Annika Anderson, MPH, is a Childhood Prosperity Lab Program Specialist in Connecticut Children’s Office for Community and Child Health. Annika is a certified Human-centered Design Practitioner, Parent Cafe Host, and Strengthening Families Protective Factors Framework Trainer. In her role at Connecticut Children’s, she leverages her content area expertise to engage her colleagues, internal and external, in regular capacity building activities to share best practices in parent/caregiver engagement. As a Lab Coordinator, Annika also supports the advancement of social innovations that foster the healthy development of children and families. Prior to joining Connecticut Children’s, Annika was an early learning engagement intern at PBS KIDS and a consultant for the International Rescue Committee’s New York office, where she contributed to the development of early learning and family-facing educational resources. Annika holds a masters of public health sciences and a bachelor’s degree in human development & family sciences with a specialization in early childhood from the University of Connecticut.

Madhura Sawant-Suryawanshi is an Innovation Specialist with Connecticut Children’s Office of Community and Child Health, where she supports Childhood Prosperity Lab in advancing social innovations that strengthen child and family well-being. She also supports North Hartford Ascend's data and evaluation workgroup and family navigation & system’s building work group to enhance wraparound supports for children and families.

With a background in education and sociology, Madhura brings expertise in facilitating capacity-building training, developing child-focused educational programs, participatory action research, data-driven evaluation, and collaborative community engagement. She has designed and implemented STEM and early childhood programs, conducted international partnership audits, and worked as a research assistant on a project at Harvard University’s Center for Education Policy Research. Her work spans global and local contexts, from evaluating nutrition interventions in Zambia to developing inclusive teaching practices in India. She has presented her work on chronic absenteeism, discrimination, and affirmative action in international conferences. She is passionate about co-designing solutions with communities, breaking down silos, and fostering systems change to ensure all children have the opportunity to thrive.

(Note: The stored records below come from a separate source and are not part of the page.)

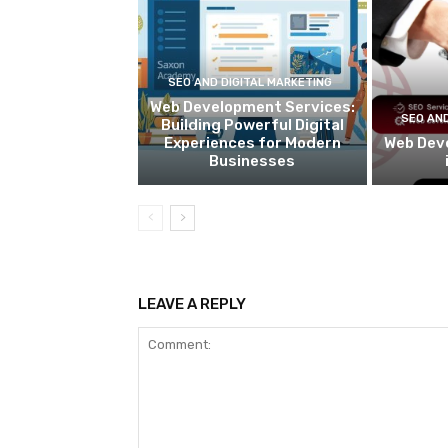
SEO AND DIGITAL MARKETING
Web Development Services:
SEO AND
Building Powerful Digital
Experiences for Modern
Web Dev
Businesses
LEAVE A REPLY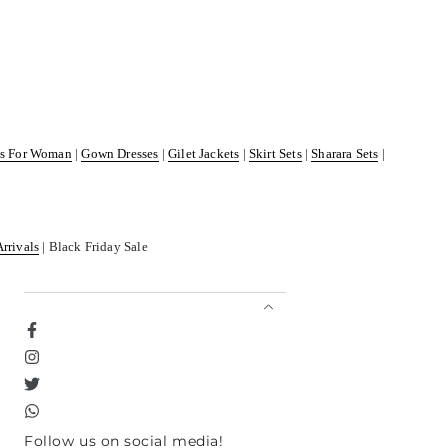
ss For Woman
|
Gown Dresses
|
Gilet Jackets
|
Skirt Sets
|
Sharara Sets
|
Arrivals
| Black Friday Sale
Facebook
Instagram
Twitter
TikTok
Follow us on social media!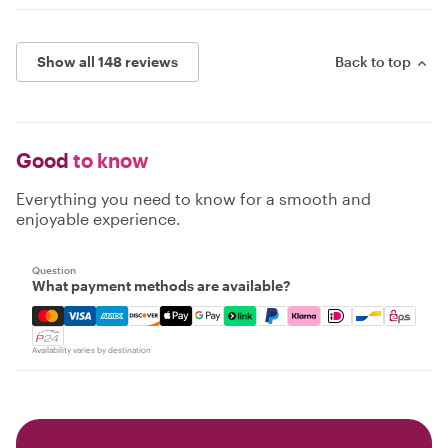
Show all 148 reviews
Back to top
Good
to know
Everything you need to know for a smooth and
enjoyable experience.
Question
What payment methods are available?
Mastercard, Visa, Amex, Discover, Apple Pay, Google Pay
Availability varies by destination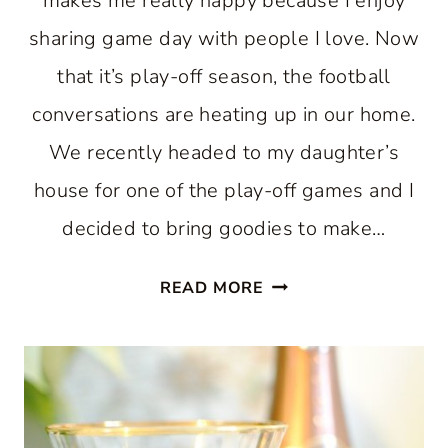
makes me really happy because I enjoy
sharing game day with people I love. Now
that it’s play-off season, the football
conversations are heating up in our home.
We recently headed to my daughter’s
house for one of the play-off games and I
decided to bring goodies to make…
MIX
READ MORE
UP
A
MOMENT
WITH
GAME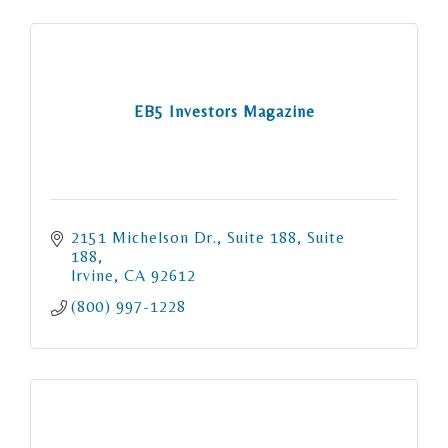
EB5 Investors Magazine
2151 Michelson Dr., Suite 188
Suite 
188
Irvine
CA
92612
(800) 997-1228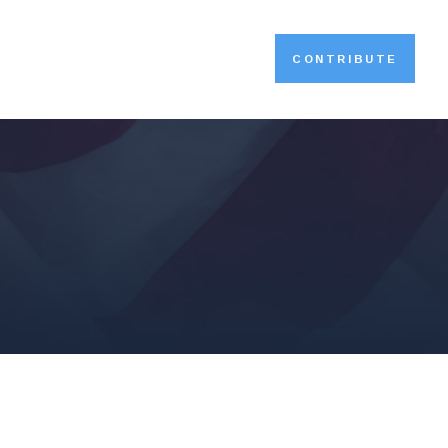
CONTRIBUTE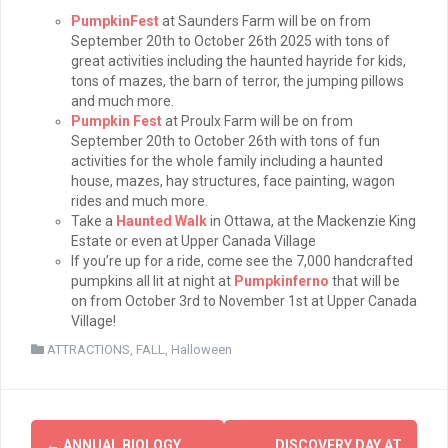
PumpkinFest
at Saunders Farm will be on from
September 20th to October 26th 2025 with tons of
great activities including the haunted hayride for kids,
tons of mazes, the barn of terror, the jumping pillows
and much more.
Pumpkin Fest
at Proulx Farm will be on from
September 20th to October 26th with tons of fun
activities for the whole family including a haunted
house, mazes, hay structures, face painting, wagon
rides and much more.
Take a
Haunted Walk
in Ottawa, at the Mackenzie King
Estate or even at Upper Canada Village
If you’re up for a ride, come see the 7,000 handcrafted
pumpkins all lit at night at
Pumpkinferno
that will be
on from October 3rd to November 1st at Upper Canada
Village!
ATTRACTIONS
,
FALL
,
Halloween
Post
←
ANNUAL BIOLOGY
DISCOVERY DAY AT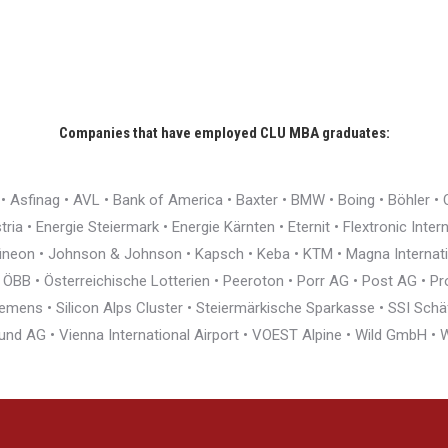
Companies that have employed CLU MBA graduates:
r • Asfinag • AVL • Bank of America • Baxter • BMW • Boing • Böhler 
ia • Energie Steiermark • Energie Kärnten • Eternit • Flextronic Inte
nfineon • Johnson & Johnson • Kapsch • Keba • KTM • Magna Interna
BB • Österreichische Lotterien • Peeroton • Porr AG • Post AG • Pro
ens • Silicon Alps Cluster • Steiermärkische Sparkasse • SSI Schäfe
und AG • Vienna International Airport • VOEST Alpine • Wild GmbH 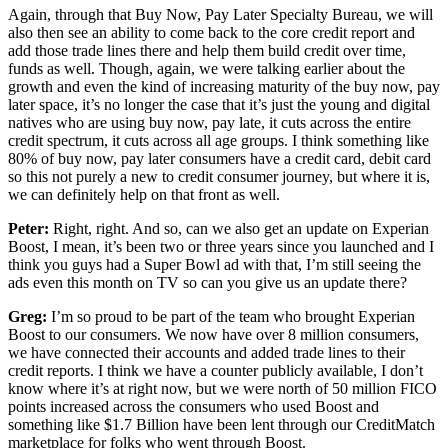
Again, through that Buy Now, Pay Later Specialty Bureau, we will
also then see an ability to come back to the core credit report and
add those trade lines there and help them build credit over time,
funds as well. Though, again, we were talking earlier about the
growth and even the kind of increasing maturity of the buy now, pay
later space, it’s no longer the case that it’s just the young and digital
natives who are using buy now, pay late, it cuts across the entire
credit spectrum, it cuts across all age groups. I think something like
80% of buy now, pay later consumers have a credit card, debit card
so this not purely a new to credit consumer journey, but where it is,
we can definitely help on that front as well.
Peter:
Right, right. And so, can we also get an update on Experian
Boost, I mean, it’s been two or three years since you launched and I
think you guys had a Super Bowl ad with that, I’m still seeing the
ads even this month on TV so can you give us an update there?
Greg:
I’m so proud to be part of the team who brought Experian
Boost to our consumers. We now have over 8 million consumers,
we have connected their accounts and added trade lines to their
credit reports. I think we have a counter publicly available, I don’t
know where it’s at right now, but we were north of 50 million FICO
points increased across the consumers who used Boost and
something like $1.7 Billion have been lent through our CreditMatch
marketplace for folks who went through Boost.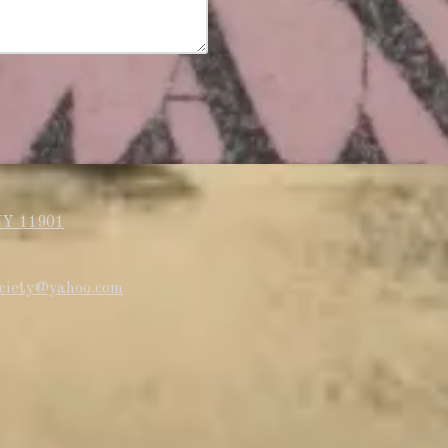
NY 11901
society@yahoo.com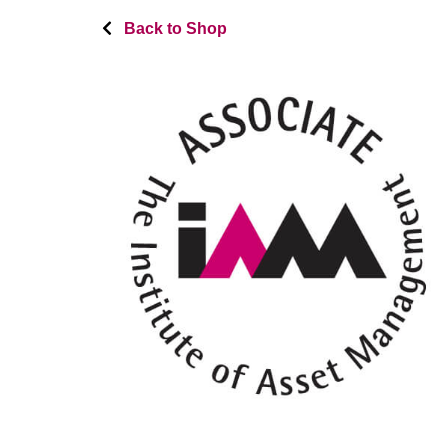
Back to Shop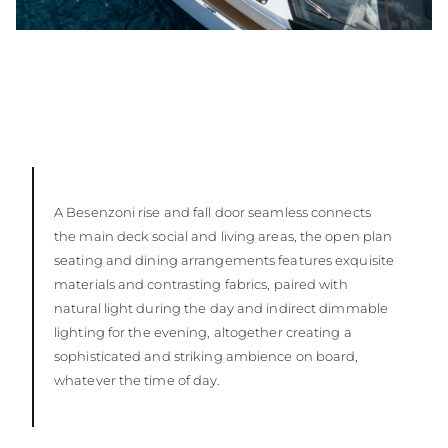
A Besenzoni rise and fall door seamless connects
the main deck social and living areas, the open plan
seating and dining arrangements features exquisite
materials and contrasting fabrics, paired with
natural light during the day and indirect dimmable
lighting for the evening, altogether creating a
sophisticated and striking ambience on board,
whatever the time of day.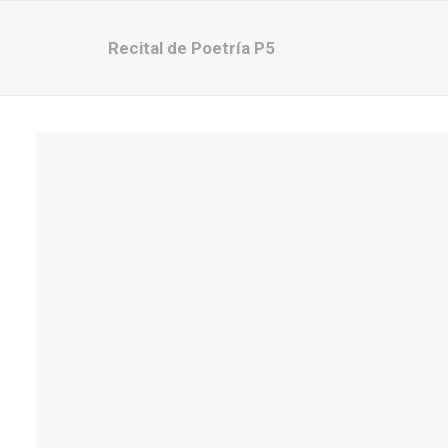
Recital de Poetría P5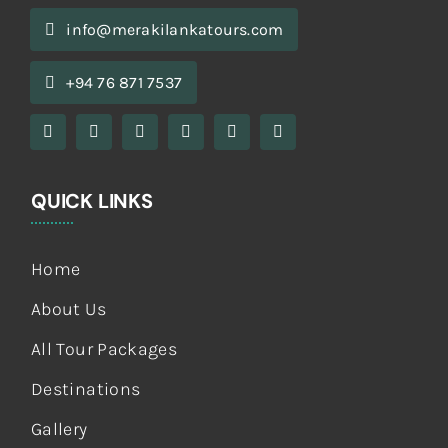
info@merakilankatours.com
+94 76 871 7537
QUICK LINKS
Home
About Us
All Tour Packages
Destinations
Gallery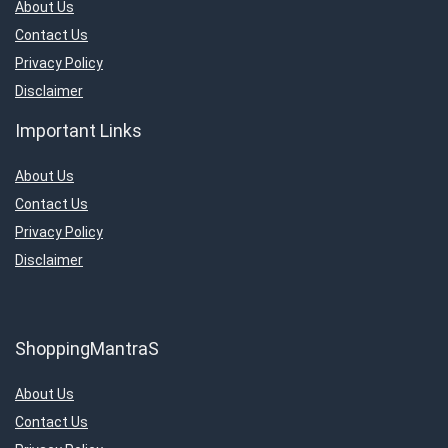
About Us
Contact Us
Privacy Policy
Disclaimer
Important Links
About Us
Contact Us
Privacy Policy
Disclaimer
ShoppingMantraS
About Us
Contact Us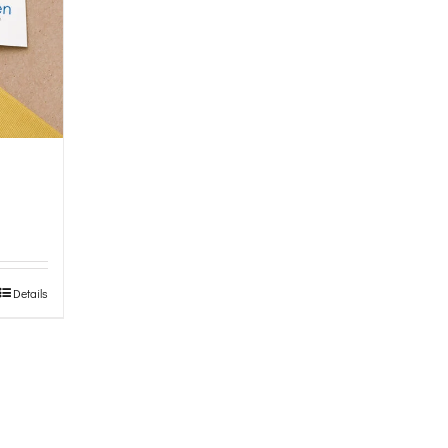
Details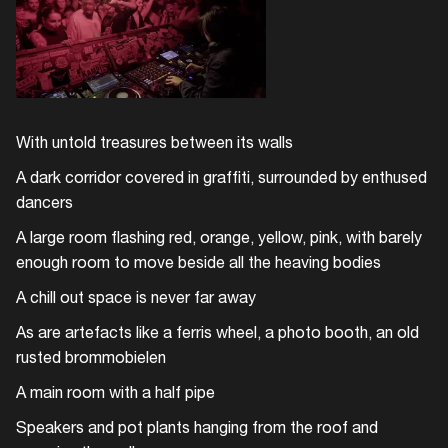
With untold treasures between its walls
A dark corridor covered in graffiti, surrounded by enthused
dancers
A large room flashing red, orange, yellow, pink, with barely
enough room to move beside all the heaving bodies
A chill out space is never far away
As are artefacts like a ferris wheel, a photo booth, an old
rusted brommobielen
Login
A main room with a half pipe
Create your own schedule
Speakers and pot plants hanging from the roof and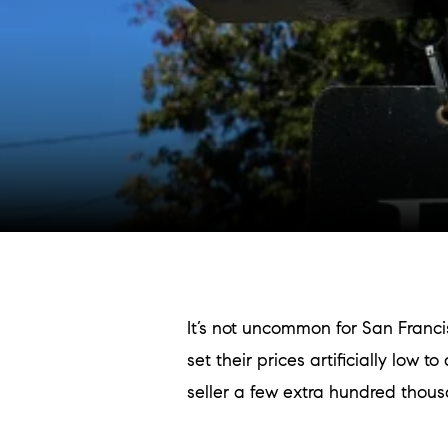
It’s not uncommon for San Franci
set their prices artificially low
seller a few extra hundred thous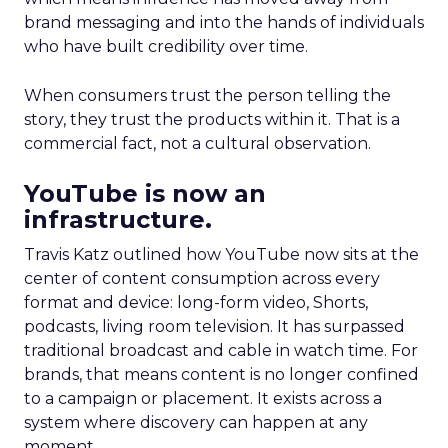
brand messaging and into the hands of individuals
who have built credibility over time.
When consumers trust the person telling the
story, they trust the products within it. That is a
commercial fact, not a cultural observation.
YouTube is now an
infrastructure.
Travis Katz outlined how YouTube now sits at the
center of content consumption across every
format and device: long-form video, Shorts,
podcasts, living room television. It has surpassed
traditional broadcast and cable in watch time. For
brands, that means content is no longer confined
to a campaign or placement. It exists across a
system where discovery can happen at any
moment.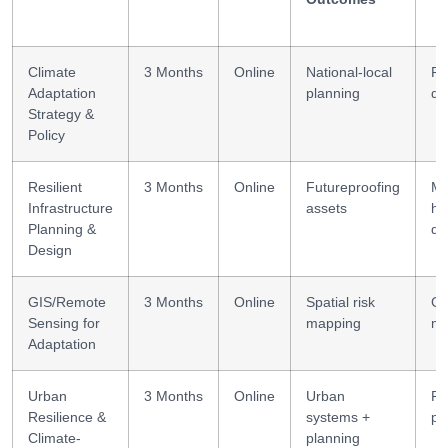
Climate
3 Months
Online
National-local
Po
Adaptation
planning
de
Strategy &
Policy
Resilient
3 Months
Online
Futureproofing
Mu
Infrastructure
assets
ha
Planning &
de
Design
GIS/Remote
3 Months
Online
Spatial risk
GI
Sensing for
mapping
mo
Adaptation
Urban
3 Months
Online
Urban
Ri
Resilience &
systems +
pl
Climate-
planning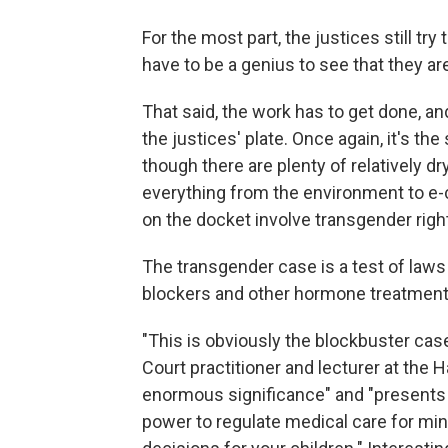
For the most part, the justices still try
have to be a genius to see that they a
That said, the work has to get done, an
the justices' plate. Once again, it's the
though there are plenty of relatively d
everything from the environment to e-c
on the docket involve transgender righ
The transgender case is a test of laws
blockers and other hormone treatment
"This is obviously the blockbuster ca
Court practitioner and lecturer at the Ha
enormous significance" and "presents
power to regulate medical care for min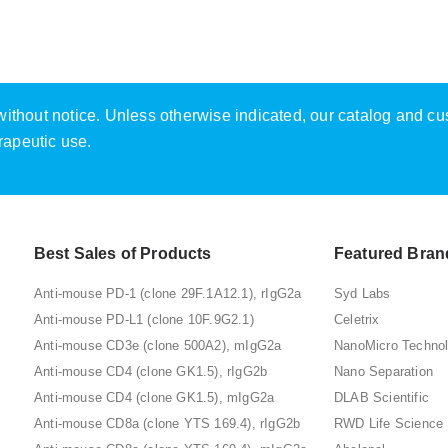
e without notice. Unless otherwise indicated, our catalog and c
rapeutic use.
Best Sales of Products
Featured Bran
Anti-mouse PD-1 (clone 29F.1A12.1), rIgG2a
Syd Labs
Anti-mouse PD-L1 (clone 10F.9G2.1)
Celetrix
Anti-mouse CD3e (clone 500A2), mIgG2a
NanoMicro Techno
Anti-mouse CD4 (clone GK1.5), rIgG2b
Nano Separation
Anti-mouse CD4 (clone GK1.5), mIgG2a
DLAB Scientific
Anti-mouse CD8a (clone YTS 169.4), rIgG2b
RWD Life Science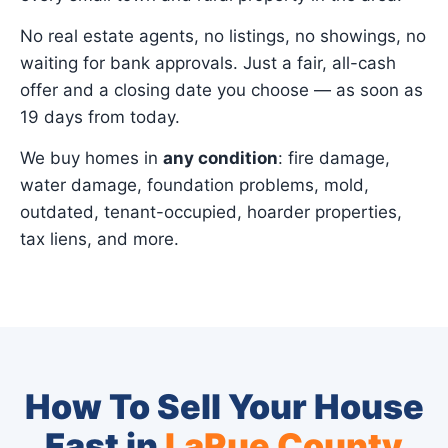
No real estate agents, no listings, no showings, no
waiting for bank approvals. Just a fair, all-cash
offer and a closing date you choose — as soon as
19 days from today.
We buy homes in
any condition
: fire damage,
water damage, foundation problems, mold,
outdated, tenant-occupied, hoarder properties,
tax liens, and more.
How To Sell Your House
Fast in
LaRue County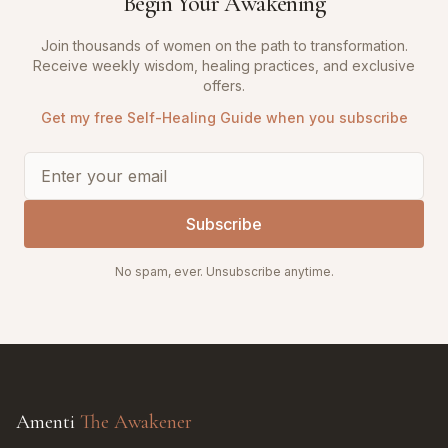
Begin Your Awakening
Join thousands of women on the path to transformation.
Receive weekly wisdom, healing practices, and exclusive
offers.
Get my free Self-Healing Guide when you subscribe
Subscribe
No spam, ever. Unsubscribe anytime.
Amenti
The Awakener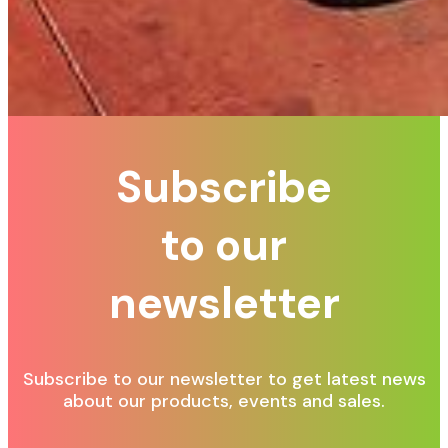
Subscribe
to our
newsletter
Subscribe to our newsletter to get latest news
about our products, events and sales.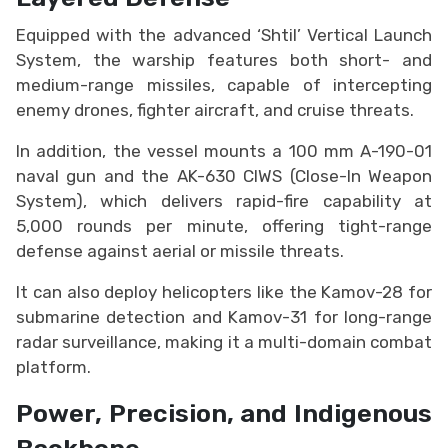
Equipped with the advanced ‘Shtil’ Vertical Launch
System, the warship features both short- and
medium-range missiles, capable of intercepting
enemy drones, fighter aircraft, and cruise threats.
In addition, the vessel mounts a 100 mm A-190-01
naval gun and the AK-630 CIWS (Close-In Weapon
System), which delivers rapid-fire capability at
5,000 rounds per minute, offering tight-range
defense against aerial or missile threats.
It can also deploy helicopters like the Kamov-28 for
submarine detection and Kamov-31 for long-range
radar surveillance, making it a multi-domain combat
platform.
Power, Precision, and Indigenous
Backbone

Madhura holds a Master’s in Education Policy and Analysis from the Harvard Graduate School of Education. She is also certified in Human-Centered Design and the Strengthening Families Protective Factors Framework. 

Adriana Sowell serves as an Innovation Specialist for Childhood Prosperity Lab and North Hartford Ascend in Connecticut Children’s Office of Community Child Health. In her role for Ascend, she is embedded in both the Partner Engagement and Community Family Engagement Workgroups, where she enables community co-production, enhances cross-collaboration between workgroups, and helps advance social innovations that derive from workgroups.  She is also a certified Human-centered Design Practitioner and Strengthening Families Protective Factors Framework Trainer, which she leverages to advance the healthy development of children and families. Before joining Connecticut Children’s, Adriana worked as a Clinical Research Assistant 1 in the FARR Lab at UConn Health where she worked on two studies Adaptation and Resilience in Childhood Study (ARCS) and Parenting Infants in the Pandemic Study (PIPS) and lead her own NICHD-funded sub study H.E.A.R.S investigating how exposure to various stressors impact the psychosocial and emotional development of young children and their mothers. Adriana holds a bachelor's in Sociomedical Sciences from the University of Connecticut.